— WHAT YOU HAVE TO DO —
Skip the pictures and give back the rest of the listing exactly.

— RECORDS PROVIDED —
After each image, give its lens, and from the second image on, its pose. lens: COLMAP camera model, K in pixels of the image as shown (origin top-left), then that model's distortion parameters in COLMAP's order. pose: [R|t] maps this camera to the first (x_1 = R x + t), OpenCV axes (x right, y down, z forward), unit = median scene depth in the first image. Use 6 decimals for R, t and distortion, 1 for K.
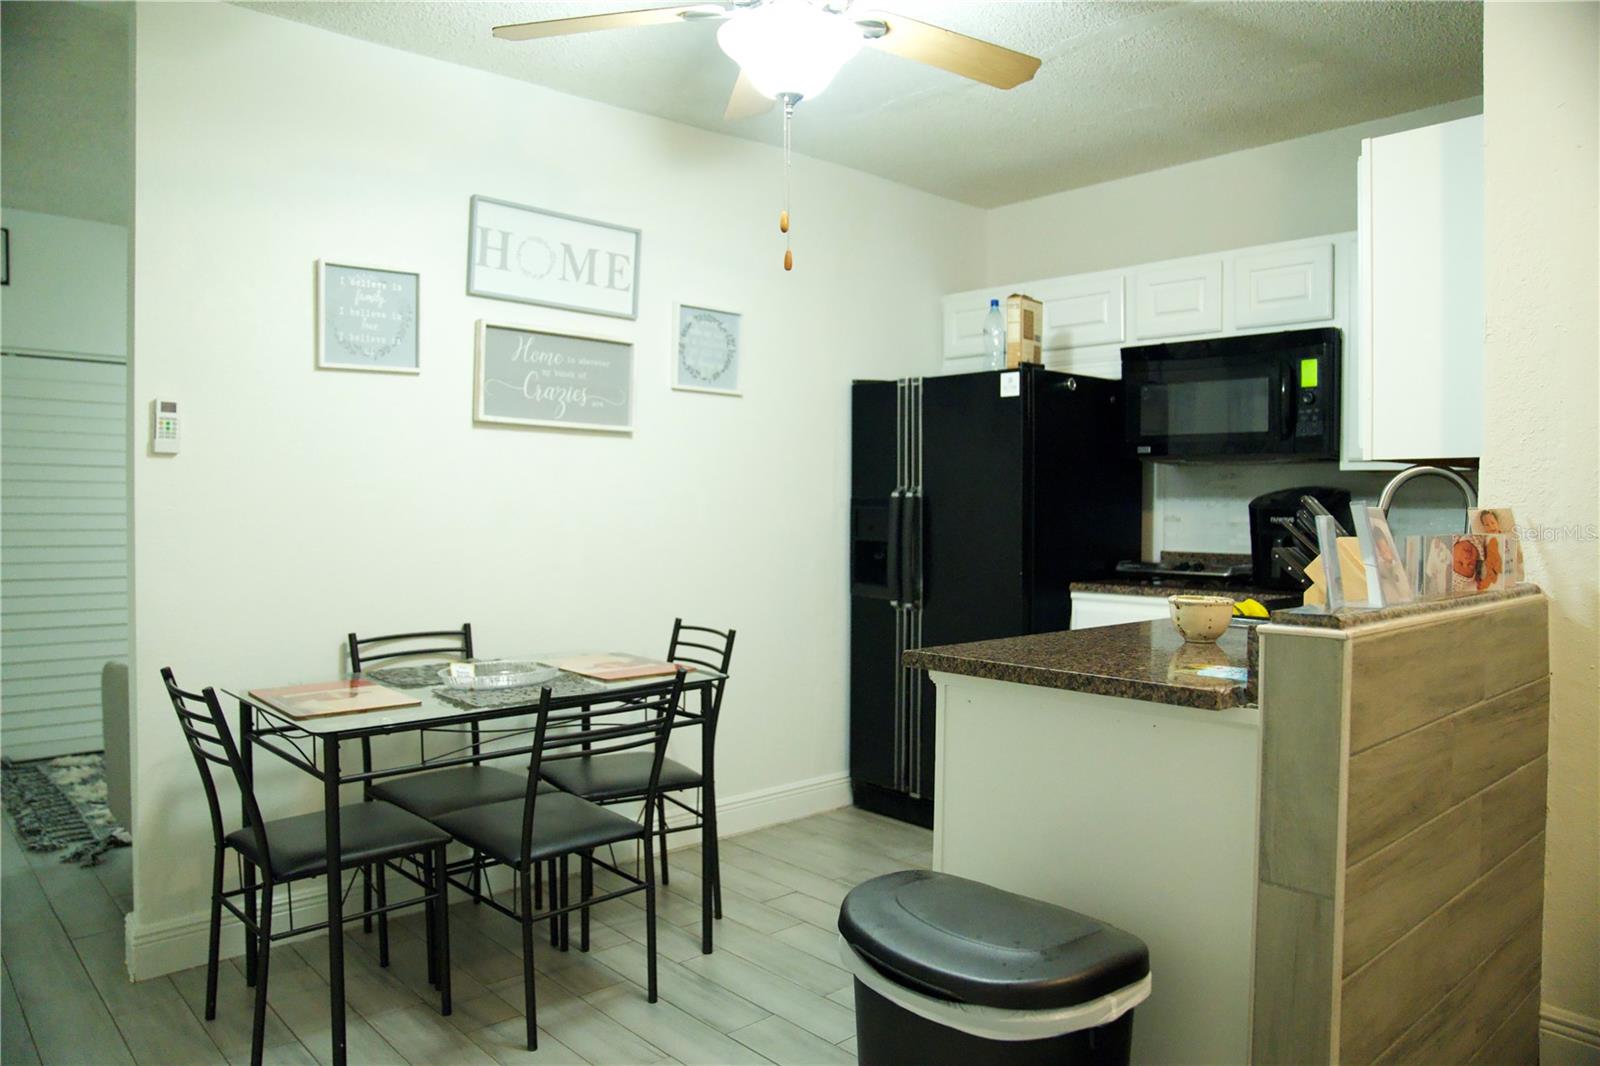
lens RADIAL K [[1105.7, 0, 799.4], [0, 1105.7, 525.9], [0, 0, 1]] dist [-0.135873, 0.101955]
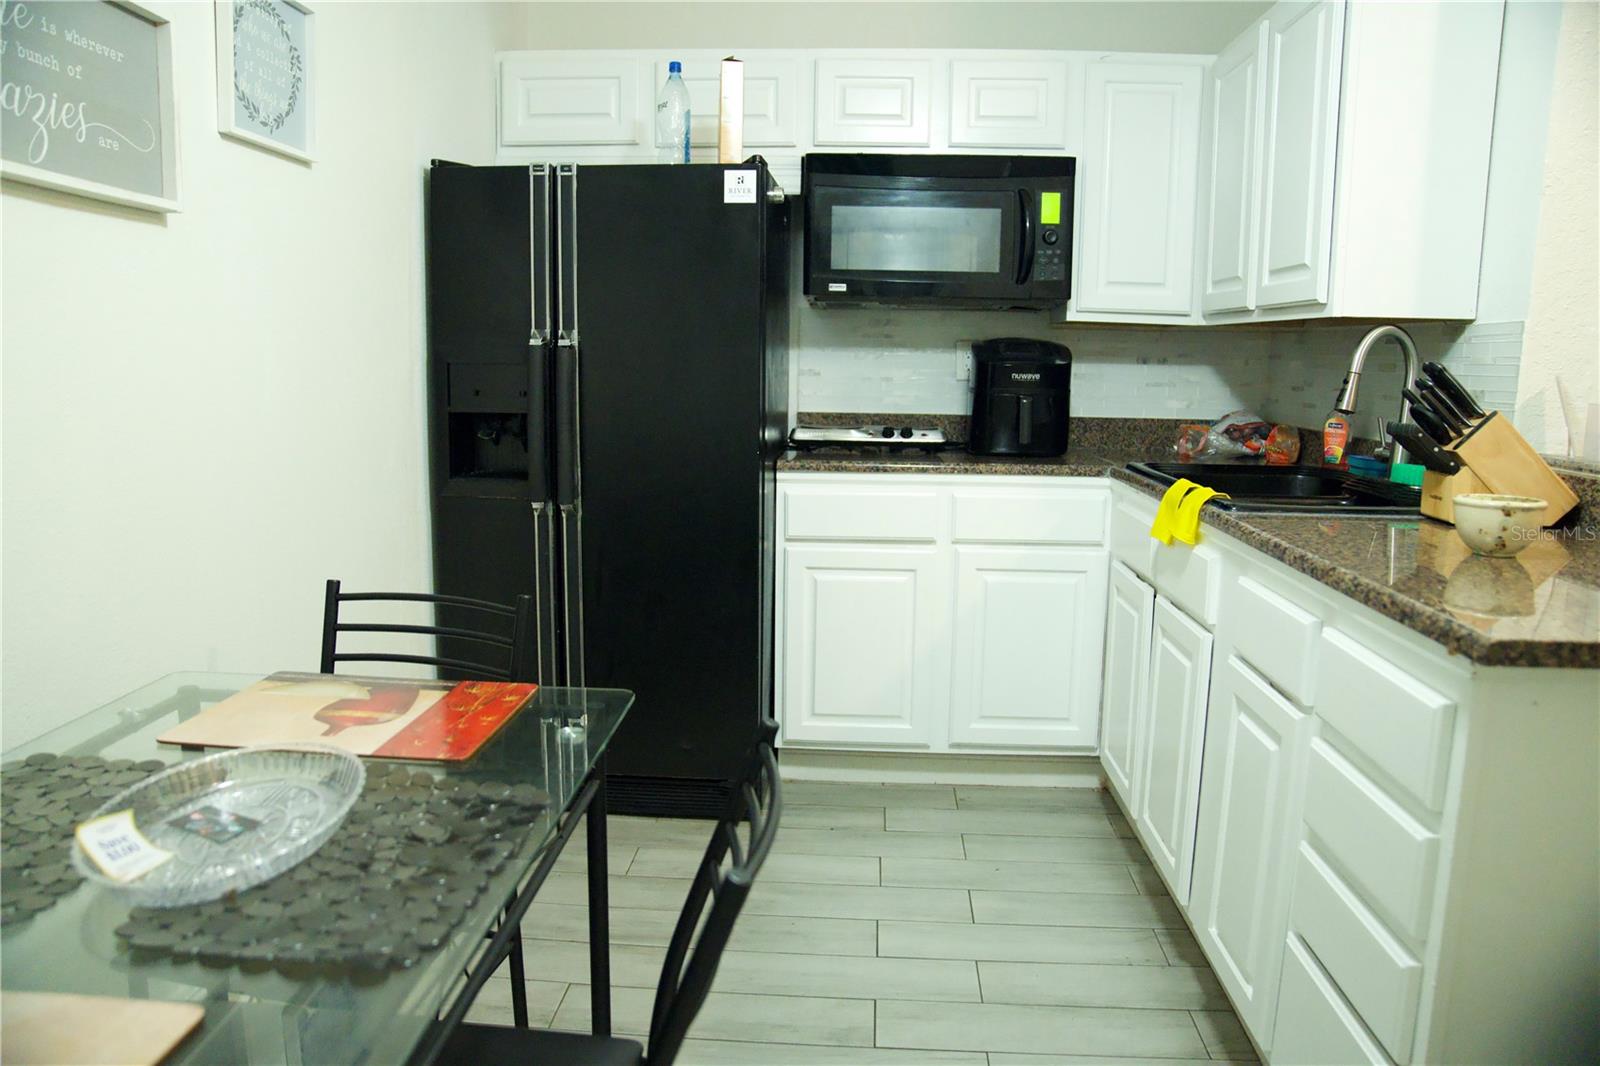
lens RADIAL K [[1105.7, 0, 799.4], [0, 1105.7, 525.9], [0, 0, 1]] dist [-0.135873, 0.101955]
pose [[0.719809, -0.105084, 0.686172, -0.281408], [0.005835, 0.989357, 0.145395, -0.014977], [-0.694148, -0.100652, 0.712761, 0.448417]]
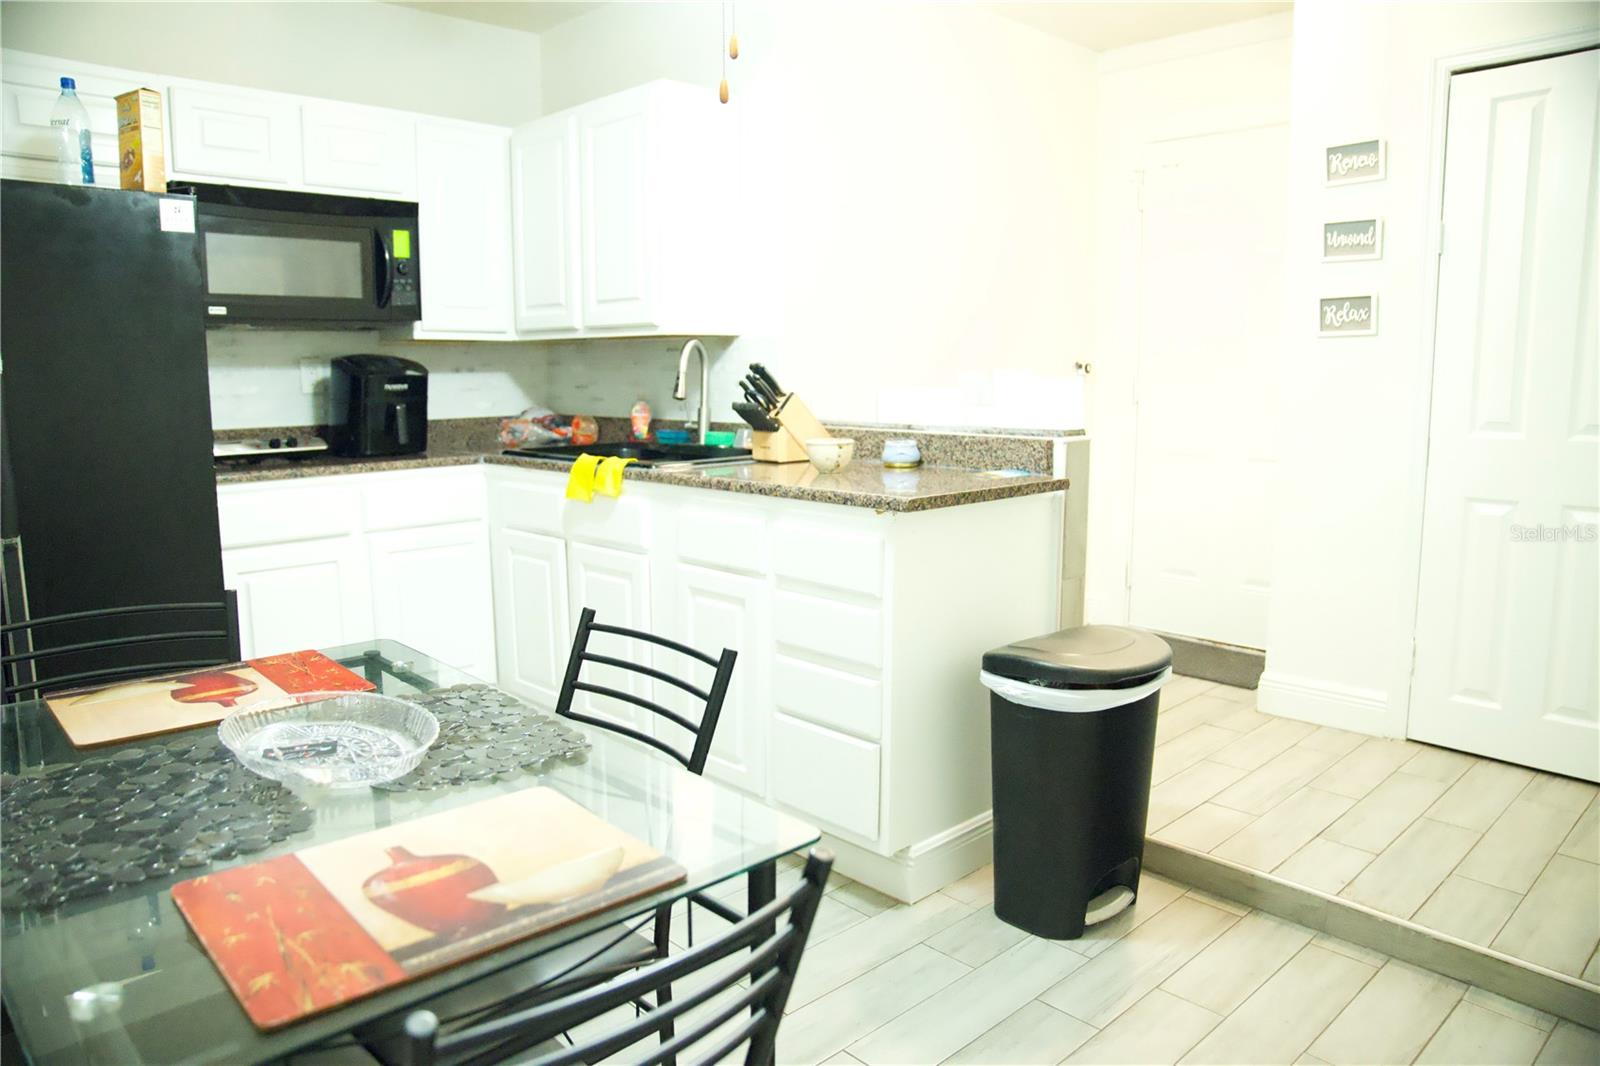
lens RADIAL K [[1105.7, 0, 799.4], [0, 1105.7, 525.9], [0, 0, 1]] dist [-0.135873, 0.101955]
pose [[-0.023766, -0.149784, 0.988433, -0.555200], [0.023042, 0.988368, 0.150328, -0.019586], [-0.999452, 0.026348, -0.020039, 0.594380]]
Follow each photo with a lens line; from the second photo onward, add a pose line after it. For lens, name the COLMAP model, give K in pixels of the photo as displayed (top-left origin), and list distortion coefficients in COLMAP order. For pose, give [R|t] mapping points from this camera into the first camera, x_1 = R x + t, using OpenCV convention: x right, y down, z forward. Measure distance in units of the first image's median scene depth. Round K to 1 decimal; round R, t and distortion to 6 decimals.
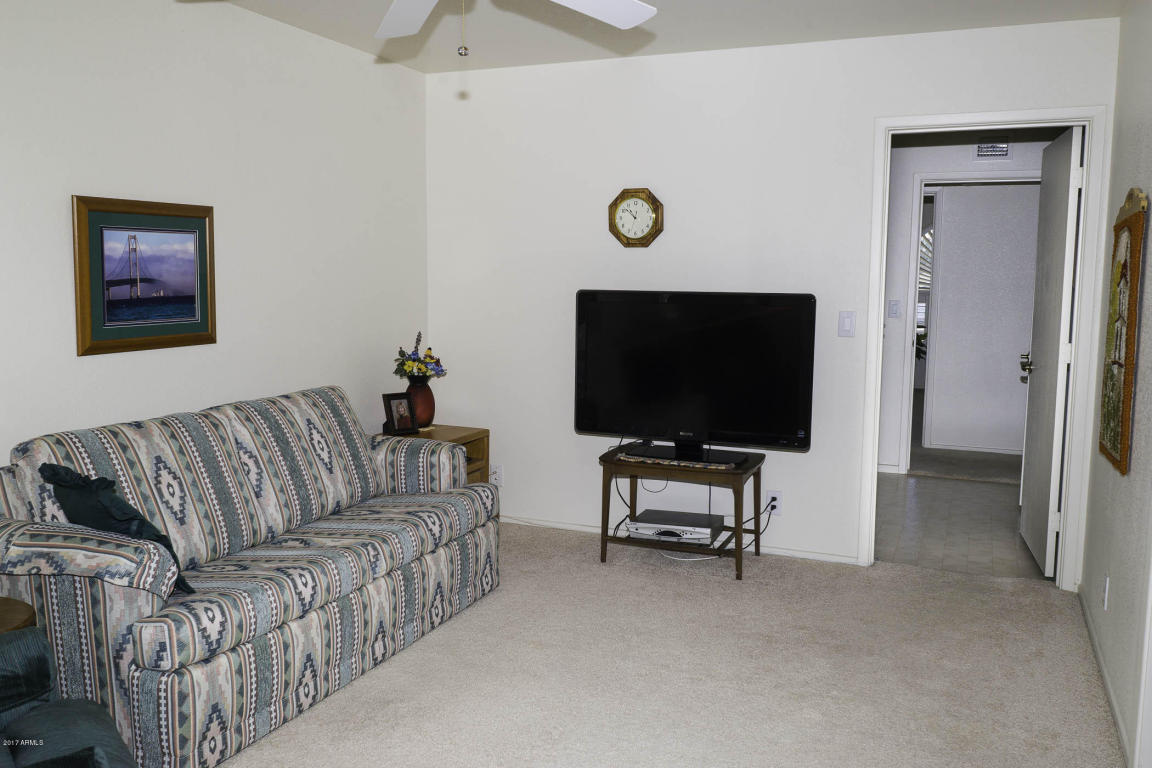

— ANSWER BOX —
After each image, give its lens, and from the second image on, its pose. lens: COLMAP camera model, K in pixels of the image as shown (origin top-left), then that model's distortion parameters in COLMAP's order. pose: [R|t] maps this camera to the first (x_1 = R x + t), OpenCV axes (x right, y down, z forward), unit = median scene depth in the first image. Use 6 decimals for R, t and distortion, 1 for K.
lens RADIAL K [[1105.7, 0, 799.4], [0, 1105.7, 525.9], [0, 0, 1]] dist [-0.135873, 0.101955]
lens RADIAL K [[1105.7, 0, 799.4], [0, 1105.7, 525.9], [0, 0, 1]] dist [-0.135873, 0.101955]
pose [[0.719809, -0.105084, 0.686172, -0.281408], [0.005835, 0.989357, 0.145395, -0.014977], [-0.694148, -0.100652, 0.712761, 0.448417]]
lens RADIAL K [[1105.7, 0, 799.4], [0, 1105.7, 525.9], [0, 0, 1]] dist [-0.135873, 0.101955]
pose [[-0.023766, -0.149784, 0.988433, -0.555200], [0.023042, 0.988368, 0.150328, -0.019586], [-0.999452, 0.026348, -0.020039, 0.594380]]
Follow each photo with a lens line; from the second photo onward, add a pose line after it. For lens, name the COLMAP model, give K in pixels of the photo as displayed (top-left origin), and list distortion coefficients in COLMAP order. For pose, give [R|t] mapping points from this camera into the first camera, x_1 = R x + t, using OpenCV convention: x right, y down, z forward. Measure distance in units of the first image's median scene depth. Round K to 1 decimal; round R, t and distortion to 6 decimals.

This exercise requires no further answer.